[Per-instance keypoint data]
((

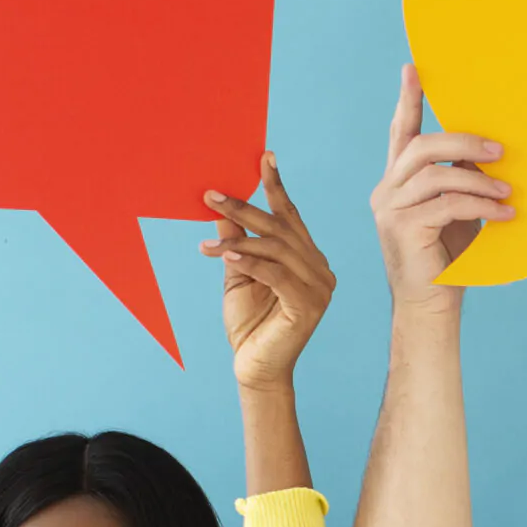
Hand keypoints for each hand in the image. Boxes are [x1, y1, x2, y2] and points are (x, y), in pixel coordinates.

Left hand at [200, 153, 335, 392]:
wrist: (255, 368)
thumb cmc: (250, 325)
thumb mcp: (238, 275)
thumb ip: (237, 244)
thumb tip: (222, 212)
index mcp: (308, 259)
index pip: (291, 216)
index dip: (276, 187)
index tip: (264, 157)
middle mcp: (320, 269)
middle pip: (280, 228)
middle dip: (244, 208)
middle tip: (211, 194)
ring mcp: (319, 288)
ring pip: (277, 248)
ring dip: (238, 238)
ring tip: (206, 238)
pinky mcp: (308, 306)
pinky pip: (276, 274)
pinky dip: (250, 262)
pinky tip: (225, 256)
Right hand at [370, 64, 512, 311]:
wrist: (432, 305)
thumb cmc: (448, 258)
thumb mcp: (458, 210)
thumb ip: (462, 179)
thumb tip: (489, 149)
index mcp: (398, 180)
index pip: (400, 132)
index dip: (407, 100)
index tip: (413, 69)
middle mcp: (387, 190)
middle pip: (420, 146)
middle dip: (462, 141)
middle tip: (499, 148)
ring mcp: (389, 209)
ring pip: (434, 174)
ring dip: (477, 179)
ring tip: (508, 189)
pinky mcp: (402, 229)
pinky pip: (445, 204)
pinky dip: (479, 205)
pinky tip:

))

# Task instructions:
Copy the lines above exactly and exclude every image.

# The answer:
Hand keypoints for each hand in the image. Boxes are [x1, y1, x2, y2] and points are (x, y), in pixel coordinates.

Left hand at [200, 153, 335, 392]:
wrist: (255, 368)
thumb cmc: (250, 325)
thumb mcp: (238, 275)
thumb ip: (237, 244)
thumb tip: (222, 212)
index mcp: (308, 259)
index pip: (291, 216)
index dip: (276, 187)
index tip: (264, 157)
middle mcp: (320, 269)
middle pip: (280, 228)
middle dip: (244, 208)
middle tip: (211, 194)
ring mcp: (319, 288)
ring pip: (277, 248)
ring dip: (238, 238)
ring tip: (206, 238)
pinky mcp: (308, 306)
pinky pip: (276, 274)
pinky dip: (250, 262)
pinky tip: (225, 256)
Right hand at [370, 64, 512, 311]:
wrist: (432, 305)
thumb cmc: (448, 258)
thumb mcp: (458, 210)
thumb ip: (462, 179)
thumb tip: (489, 149)
index mcp: (398, 180)
index pip: (400, 132)
index dip: (407, 100)
index tip: (413, 69)
middle mcp: (387, 190)
middle pip: (420, 146)
middle dip: (462, 141)
middle tip: (499, 148)
ring mcp: (389, 209)
ring pip: (434, 174)
ring dip: (477, 179)
ring tip: (508, 189)
pinky mcp: (402, 229)
pinky pip: (445, 204)
pinky dip: (479, 205)
pinky tip:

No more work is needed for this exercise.